Because of its extensive regulatory impact and pervasiveness in burdening American businesses, the Patient Protection and Affordable Care Act (PPACA) threatens to undermine the still-fragile American jobs recovery.  Companies will face disincentives to hiring and will be encouraged to move more workers from full-time to part-time in order to bypass some of the law's most harmful measures, says Diana Furchtgott-Roth, a senior fellow with the Manhattan Institute.

  • According to an announcement by the Labor Department, the unemployment rate held steady at 8.3 percent in March 2012.
  • However, this fails to capture a number of potential American workers that, discouraged by the poor employment prospects, left the labor force over the course of the recession -- labor force participation rate has declined from 66 percent in January 2009 to 64.9 percent today.
  • Including these workers, the unemployment rate climbs to an astounding 14.9 percent.

Enter the PPACA.  The new tax, which will be phased in in 2014, will impose a $2,000-per-employee tax on businesses employing 50 workers or more if they fail to make available generous, government-approved health care plans.

  • Under this system, and allowing for financial provisions that attempt to ease the transition from 49 to 50 workers, businesses that do hire that 50th worker will face an additional $40,000.
  • The $2,000 tax will amount to 15 percent of average annual earnings in the food and beverage industry and 9 percent in retail trade.
  • Businesses can avoid the tax by moving full-time employees to part-time work -- this will exacerbate the problem that in January 2012 over 8 million people were already working part-time because they could not find full-time jobs.
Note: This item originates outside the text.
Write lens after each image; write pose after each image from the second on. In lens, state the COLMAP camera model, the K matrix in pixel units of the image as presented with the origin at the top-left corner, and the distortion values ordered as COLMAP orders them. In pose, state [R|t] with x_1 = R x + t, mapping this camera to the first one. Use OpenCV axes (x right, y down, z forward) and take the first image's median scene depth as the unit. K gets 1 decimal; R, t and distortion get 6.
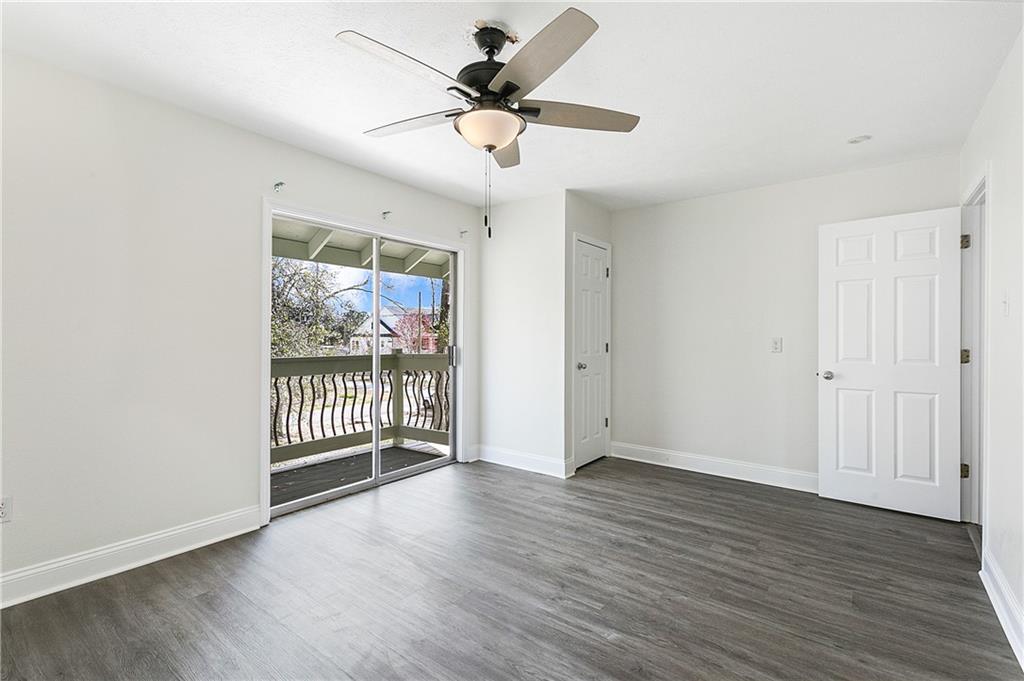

Furthermore, the hardest-hit populations will be those with the fewest skills.  This is because the penalty is a higher proportion of their compensation than for high-skill workers, and employers cannot take the penalty out of employee compensation packages.  This primarily hits younger workers.

  • Of the 2 million adults who found jobs over the past year, 1.7 million are over 55 years old, and 300,000 are between age 25 and age 55.
  • The unemployment rate for adult workers with less than a high school diploma is 12.9 percent.
  • Teens face an unemployment rate of 23.8 percent.
  • The imposition of the ACA will further weaken the market for these workers.